Bug #111268 | Different character_set_connection returns inconsistent results | ||
---|---|---|---|
Submitted: | 4 Jun 2023 17:21 | Modified: | 5 Jun 2023 8:47 |
Reporter: | Xuefeng Zhang | Email Updates: | |
Status: | Verified | Impact on me: | |
Category: | MySQL Server: Charsets | Severity: | S3 (Non-critical) |
Version: | 8.0.25, 8.0.33 | OS: | Any |
Assigned to: | CPU Architecture: | Any | |
Tags: | Inconsistent Results |
[4 Jun 2023 17:21]
Xuefeng Zhang
[5 Jun 2023 8:47]
MySQL Verification Team
Hello Xuefeng Zhang, Thank you for the report and test case. regards, Umesh
[6 Jun 2023 11:00]
Bernt Marius Johnsen
I am only able to reproduce the erroneous behavior when the column collates as utf8mb4_bin: create table t1 (i integer, v varchar(10) collate utf8mb4_bin); insert into t1 values (1, 'abc'), (2, 'abc '); set character_set_connection = utf8mb3; select * from t1 where v = 'abc' and v = 'abc '; set character_set_connection = utf8mb4; select * from t1 where v = 'abc' and v = 'abc '; The other collations I have tried give consistent behavior and seems to be independent of collation_connection. 2 rows for PAD SPACE collations and zero rows for NO PAD collations. ========================================================================= Note that the following is correct behavior.
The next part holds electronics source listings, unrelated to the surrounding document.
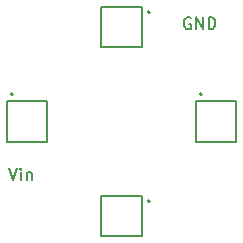
<source format=gbr>
%TF.GenerationSoftware,KiCad,Pcbnew,7.0.7*%
%TF.CreationDate,2024-01-24T13:08:39-05:00*%
%TF.ProjectId,LED_board,4c45445f-626f-4617-9264-2e6b69636164,rev?*%
%TF.SameCoordinates,Original*%
%TF.FileFunction,Legend,Top*%
%TF.FilePolarity,Positive*%
%FSLAX46Y46*%
G04 Gerber Fmt 4.6, Leading zero omitted, Abs format (unit mm)*
G04 Created by KiCad (PCBNEW 7.0.7) date 2024-01-24 13:08:39*
%MOMM*%
%LPD*%
G01*
G04 APERTURE LIST*
%ADD10C,0.150000*%
%ADD11C,0.127000*%
%ADD12C,0.200000*%
G04 APERTURE END LIST*
D10*
X105860588Y-91217438D02*
X105765350Y-91169819D01*
X105765350Y-91169819D02*
X105622493Y-91169819D01*
X105622493Y-91169819D02*
X105479636Y-91217438D01*
X105479636Y-91217438D02*
X105384398Y-91312676D01*
X105384398Y-91312676D02*
X105336779Y-91407914D01*
X105336779Y-91407914D02*
X105289160Y-91598390D01*
X105289160Y-91598390D02*
X105289160Y-91741247D01*
X105289160Y-91741247D02*
X105336779Y-91931723D01*
X105336779Y-91931723D02*
X105384398Y-92026961D01*
X105384398Y-92026961D02*
X105479636Y-92122200D01*
X105479636Y-92122200D02*
X105622493Y-92169819D01*
X105622493Y-92169819D02*
X105717731Y-92169819D01*
X105717731Y-92169819D02*
X105860588Y-92122200D01*
X105860588Y-92122200D02*
X105908207Y-92074580D01*
X105908207Y-92074580D02*
X105908207Y-91741247D01*
X105908207Y-91741247D02*
X105717731Y-91741247D01*
X106336779Y-92169819D02*
X106336779Y-91169819D01*
X106336779Y-91169819D02*
X106908207Y-92169819D01*
X106908207Y-92169819D02*
X106908207Y-91169819D01*
X107384398Y-92169819D02*
X107384398Y-91169819D01*
X107384398Y-91169819D02*
X107622493Y-91169819D01*
X107622493Y-91169819D02*
X107765350Y-91217438D01*
X107765350Y-91217438D02*
X107860588Y-91312676D01*
X107860588Y-91312676D02*
X107908207Y-91407914D01*
X107908207Y-91407914D02*
X107955826Y-91598390D01*
X107955826Y-91598390D02*
X107955826Y-91741247D01*
X107955826Y-91741247D02*
X107908207Y-91931723D01*
X107908207Y-91931723D02*
X107860588Y-92026961D01*
X107860588Y-92026961D02*
X107765350Y-92122200D01*
X107765350Y-92122200D02*
X107622493Y-92169819D01*
X107622493Y-92169819D02*
X107384398Y-92169819D01*
X90493922Y-103969819D02*
X90827255Y-104969819D01*
X90827255Y-104969819D02*
X91160588Y-103969819D01*
X91493922Y-104969819D02*
X91493922Y-104303152D01*
X91493922Y-103969819D02*
X91446303Y-104017438D01*
X91446303Y-104017438D02*
X91493922Y-104065057D01*
X91493922Y-104065057D02*
X91541541Y-104017438D01*
X91541541Y-104017438D02*
X91493922Y-103969819D01*
X91493922Y-103969819D02*
X91493922Y-104065057D01*
X91970112Y-104303152D02*
X91970112Y-104969819D01*
X91970112Y-104398390D02*
X92017731Y-104350771D01*
X92017731Y-104350771D02*
X92112969Y-104303152D01*
X92112969Y-104303152D02*
X92255826Y-104303152D01*
X92255826Y-104303152D02*
X92351064Y-104350771D01*
X92351064Y-104350771D02*
X92398683Y-104446009D01*
X92398683Y-104446009D02*
X92398683Y-104969819D01*
D11*
%TO.C,D2*%
X101725000Y-93725000D02*
X98275000Y-93725000D01*
X101725000Y-90275000D02*
X101725000Y-93725000D01*
X98275000Y-93725000D02*
X98275000Y-90275000D01*
X98275000Y-90275000D02*
X101725000Y-90275000D01*
D12*
X102415000Y-90730000D02*
G75*
G03*
X102415000Y-90730000I-100000J0D01*
G01*
D11*
%TO.C,D4*%
X109725000Y-98275000D02*
X109725000Y-101725000D01*
X106275000Y-98275000D02*
X109725000Y-98275000D01*
X109725000Y-101725000D02*
X106275000Y-101725000D01*
X106275000Y-101725000D02*
X106275000Y-98275000D01*
D12*
X106830000Y-97685000D02*
G75*
G03*
X106830000Y-97685000I-100000J0D01*
G01*
D11*
%TO.C,D1*%
X93725000Y-98275000D02*
X93725000Y-101725000D01*
X90275000Y-98275000D02*
X93725000Y-98275000D01*
X93725000Y-101725000D02*
X90275000Y-101725000D01*
X90275000Y-101725000D02*
X90275000Y-98275000D01*
D12*
X90830000Y-97685000D02*
G75*
G03*
X90830000Y-97685000I-100000J0D01*
G01*
D11*
%TO.C,D3*%
X101725000Y-109725000D02*
X98275000Y-109725000D01*
X101725000Y-106275000D02*
X101725000Y-109725000D01*
X98275000Y-109725000D02*
X98275000Y-106275000D01*
X98275000Y-106275000D02*
X101725000Y-106275000D01*
D12*
X102415000Y-106730000D02*
G75*
G03*
X102415000Y-106730000I-100000J0D01*
G01*
%TD*%
M02*

</source>
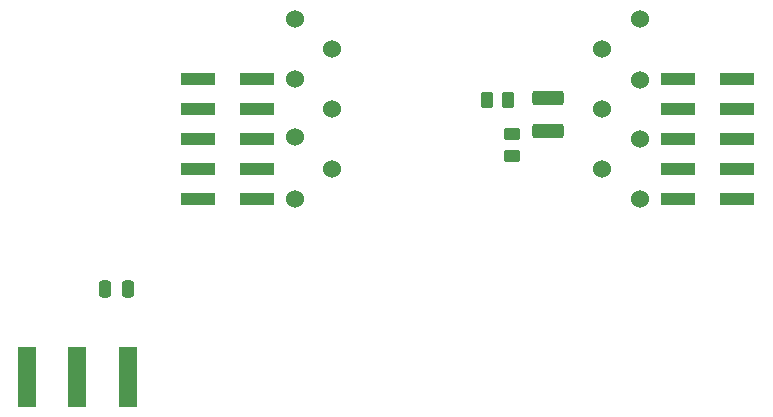
<source format=gbs>
%TF.GenerationSoftware,KiCad,Pcbnew,(6.0.9)*%
%TF.CreationDate,2022-12-04T20:54:03+08:00*%
%TF.ProjectId,kirdyShield,6b697264-7953-4686-9965-6c642e6b6963,rev?*%
%TF.SameCoordinates,Original*%
%TF.FileFunction,Soldermask,Bot*%
%TF.FilePolarity,Negative*%
%FSLAX46Y46*%
G04 Gerber Fmt 4.6, Leading zero omitted, Abs format (unit mm)*
G04 Created by KiCad (PCBNEW (6.0.9)) date 2022-12-04 20:54:03*
%MOMM*%
%LPD*%
G01*
G04 APERTURE LIST*
G04 Aperture macros list*
%AMRoundRect*
0 Rectangle with rounded corners*
0 $1 Rounding radius*
0 $2 $3 $4 $5 $6 $7 $8 $9 X,Y pos of 4 corners*
0 Add a 4 corners polygon primitive as box body*
4,1,4,$2,$3,$4,$5,$6,$7,$8,$9,$2,$3,0*
0 Add four circle primitives for the rounded corners*
1,1,$1+$1,$2,$3*
1,1,$1+$1,$4,$5*
1,1,$1+$1,$6,$7*
1,1,$1+$1,$8,$9*
0 Add four rect primitives between the rounded corners*
20,1,$1+$1,$2,$3,$4,$5,0*
20,1,$1+$1,$4,$5,$6,$7,0*
20,1,$1+$1,$6,$7,$8,$9,0*
20,1,$1+$1,$8,$9,$2,$3,0*%
G04 Aperture macros list end*
%ADD10C,1.524000*%
%ADD11RoundRect,0.250000X-1.075000X0.375000X-1.075000X-0.375000X1.075000X-0.375000X1.075000X0.375000X0*%
%ADD12R,1.500000X5.080000*%
%ADD13RoundRect,0.250000X-0.450000X0.262500X-0.450000X-0.262500X0.450000X-0.262500X0.450000X0.262500X0*%
%ADD14R,3.000000X1.000000*%
%ADD15RoundRect,0.250000X-0.262500X-0.450000X0.262500X-0.450000X0.262500X0.450000X-0.262500X0.450000X0*%
%ADD16RoundRect,0.250000X0.250000X0.475000X-0.250000X0.475000X-0.250000X-0.475000X0.250000X-0.475000X0*%
G04 APERTURE END LIST*
D10*
%TO.C,J2*%
X88265000Y-114300000D03*
X91440000Y-116840000D03*
X88265000Y-119380000D03*
X91440000Y-121920000D03*
X88265000Y-124333000D03*
X91440000Y-127000000D03*
X88265000Y-129540000D03*
%TD*%
%TO.C,J4*%
X117475000Y-129540000D03*
X114300000Y-127000000D03*
X117475000Y-124460000D03*
X114300000Y-121920000D03*
X117475000Y-119507000D03*
X114300000Y-116840000D03*
X117475000Y-114300000D03*
%TD*%
D11*
%TO.C,L1*%
X109728000Y-121028000D03*
X109728000Y-123828000D03*
%TD*%
D12*
%TO.C,J5*%
X69850000Y-144637500D03*
X65600000Y-144637500D03*
X74100000Y-144637500D03*
%TD*%
D13*
%TO.C,R2*%
X106680000Y-124055500D03*
X106680000Y-125880500D03*
%TD*%
D14*
%TO.C,J1*%
X125710000Y-129540000D03*
X120670000Y-129540000D03*
X125710000Y-127000000D03*
X120670000Y-127000000D03*
X125710000Y-124460000D03*
X120670000Y-124460000D03*
X125710000Y-121920000D03*
X120670000Y-121920000D03*
X125710000Y-119380000D03*
X120670000Y-119380000D03*
%TD*%
%TO.C,J3*%
X80030000Y-119380000D03*
X85070000Y-119380000D03*
X80030000Y-121920000D03*
X85070000Y-121920000D03*
X80030000Y-124460000D03*
X85070000Y-124460000D03*
X80030000Y-127000000D03*
X85070000Y-127000000D03*
X80030000Y-129540000D03*
X85070000Y-129540000D03*
%TD*%
D15*
%TO.C,R1*%
X104497500Y-121158000D03*
X106322500Y-121158000D03*
%TD*%
D16*
%TO.C,C1*%
X74102000Y-137160000D03*
X72202000Y-137160000D03*
%TD*%
M02*

</source>
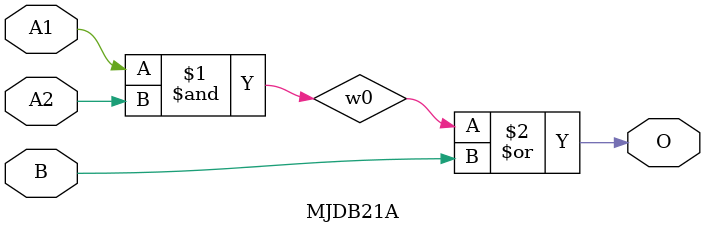
<source format=v>
module MJDB21A(A1, A2, B, O);
input   A1;
input   A2;
input   B;
output  O;
and g0(w0, A1, A2);
or g1(O, w0, B);
endmodule
</source>
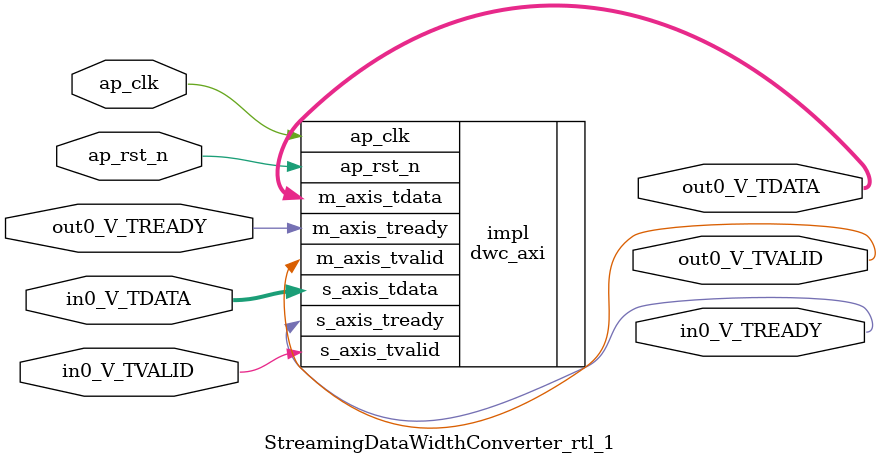
<source format=v>
/******************************************************************************
 * Copyright (C) 2023, Advanced Micro Devices, Inc.
 * All rights reserved.
 *
 * Redistribution and use in source and binary forms, with or without
 * modification, are permitted provided that the following conditions are met:
 *
 *  1. Redistributions of source code must retain the above copyright notice,
 *     this list of conditions and the following disclaimer.
 *
 *  2. Redistributions in binary form must reproduce the above copyright
 *     notice, this list of conditions and the following disclaimer in the
 *     documentation and/or other materials provided with the distribution.
 *
 *  3. Neither the name of the copyright holder nor the names of its
 *     contributors may be used to endorse or promote products derived from
 *     this software without specific prior written permission.
 *
 * THIS SOFTWARE IS PROVIDED BY THE COPYRIGHT HOLDERS AND CONTRIBUTORS "AS IS"
 * AND ANY EXPRESS OR IMPLIED WARRANTIES, INCLUDING, BUT NOT LIMITED TO,
 * THE IMPLIED WARRANTIES OF MERCHANTABILITY AND FITNESS FOR A PARTICULAR
 * PURPOSE ARE DISCLAIMED. IN NO EVENT SHALL THE COPYRIGHT HOLDER OR
 * CONTRIBUTORS BE LIABLE FOR ANY DIRECT, INDIRECT, INCIDENTAL, SPECIAL,
 * EXEMPLARY, OR CONSEQUENTIAL DAMAGES (INCLUDING, BUT NOT LIMITED TO,
 * PROCUREMENT OF SUBSTITUTE GOODS OR SERVICES; LOSS OF USE, DATA, OR PROFITS;
 * OR BUSINESS INTERRUPTION). HOWEVER CAUSED AND ON ANY THEORY OF LIABILITY,
 * WHETHER IN CONTRACT, STRICT LIABILITY, OR TORT (INCLUDING NEGLIGENCE OR
 * OTHERWISE) ARISING IN ANY WAY OUT OF THE USE OF THIS SOFTWARE, EVEN IF
 * ADVISED OF THE POSSIBILITY OF SUCH DAMAGE.
 *****************************************************************************/

module StreamingDataWidthConverter_rtl_1 #(
	parameter  IBITS = 2,
	parameter  OBITS = 128,

	parameter  AXI_IBITS = (IBITS+7)/8 * 8,
	parameter  AXI_OBITS = (OBITS+7)/8 * 8
)(
	//- Global Control ------------------
	(* X_INTERFACE_INFO = "xilinx.com:signal:clock:1.0 ap_clk CLK" *)
	(* X_INTERFACE_PARAMETER = "ASSOCIATED_BUSIF in0_V:out0_V, ASSOCIATED_RESET ap_rst_n" *)
	input	ap_clk,
	(* X_INTERFACE_PARAMETER = "POLARITY ACTIVE_LOW" *)
	input	ap_rst_n,

	//- AXI Stream - Input --------------
	output	in0_V_TREADY,
	input	in0_V_TVALID,
	input	[AXI_IBITS-1:0]  in0_V_TDATA,

	//- AXI Stream - Output -------------
	input	out0_V_TREADY,
	output	out0_V_TVALID,
	output	[AXI_OBITS-1:0]  out0_V_TDATA
);

	dwc_axi #(
		.IBITS(IBITS),
		.OBITS(OBITS)
	) impl (
		.ap_clk(ap_clk),
		.ap_rst_n(ap_rst_n),
		.s_axis_tready(in0_V_TREADY),
		.s_axis_tvalid(in0_V_TVALID),
		.s_axis_tdata(in0_V_TDATA),
		.m_axis_tready(out0_V_TREADY),
		.m_axis_tvalid(out0_V_TVALID),
		.m_axis_tdata(out0_V_TDATA)
	);

endmodule

</source>
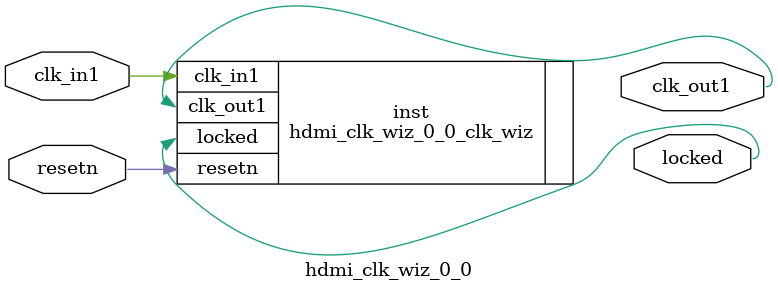
<source format=v>


`timescale 1ps/1ps

(* CORE_GENERATION_INFO = "hdmi_clk_wiz_0_0,clk_wiz_v6_0_2_0_0,{component_name=hdmi_clk_wiz_0_0,use_phase_alignment=true,use_min_o_jitter=false,use_max_i_jitter=false,use_dyn_phase_shift=false,use_inclk_switchover=false,use_dyn_reconfig=false,enable_axi=0,feedback_source=FDBK_AUTO,PRIMITIVE=MMCM,num_out_clk=1,clkin1_period=10.000,clkin2_period=10.000,use_power_down=false,use_reset=true,use_locked=true,use_inclk_stopped=false,feedback_type=SINGLE,CLOCK_MGR_TYPE=NA,manual_override=false}" *)

module hdmi_clk_wiz_0_0 
 (
  // Clock out ports
  output        clk_out1,
  // Status and control signals
  input         resetn,
  output        locked,
 // Clock in ports
  input         clk_in1
 );

  hdmi_clk_wiz_0_0_clk_wiz inst
  (
  // Clock out ports  
  .clk_out1(clk_out1),
  // Status and control signals               
  .resetn(resetn), 
  .locked(locked),
 // Clock in ports
  .clk_in1(clk_in1)
  );

endmodule

</source>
The reason is that there is no context to determine the collation of the literals, so MySQL will use the collation_connection when the literals are compared. utf8mb3 implies utf8mb3_general_ci which is PAD SPACE while utf8mb4 implies utf8mb4_0900_ai_ci which is NO PAD. mysql> set character_set_connection = utf8mb3; Query OK, 0 rows affected, 1 warning (0.00 sec) mysql> select 'abc' = 'abc '; +----------------+ | 'abc' = 'abc ' | +----------------+ | 1 | +----------------+ 1 row in set (0.00 sec) mysql> set character_set_connection = utf8mb4; Query OK, 0 rows affected (0.00 sec) mysql> select 'abc' = 'abc '; +----------------+ | 'abc' = 'abc ' | +----------------+ | 0 | +----------------+ 1 row in set (0.00 sec)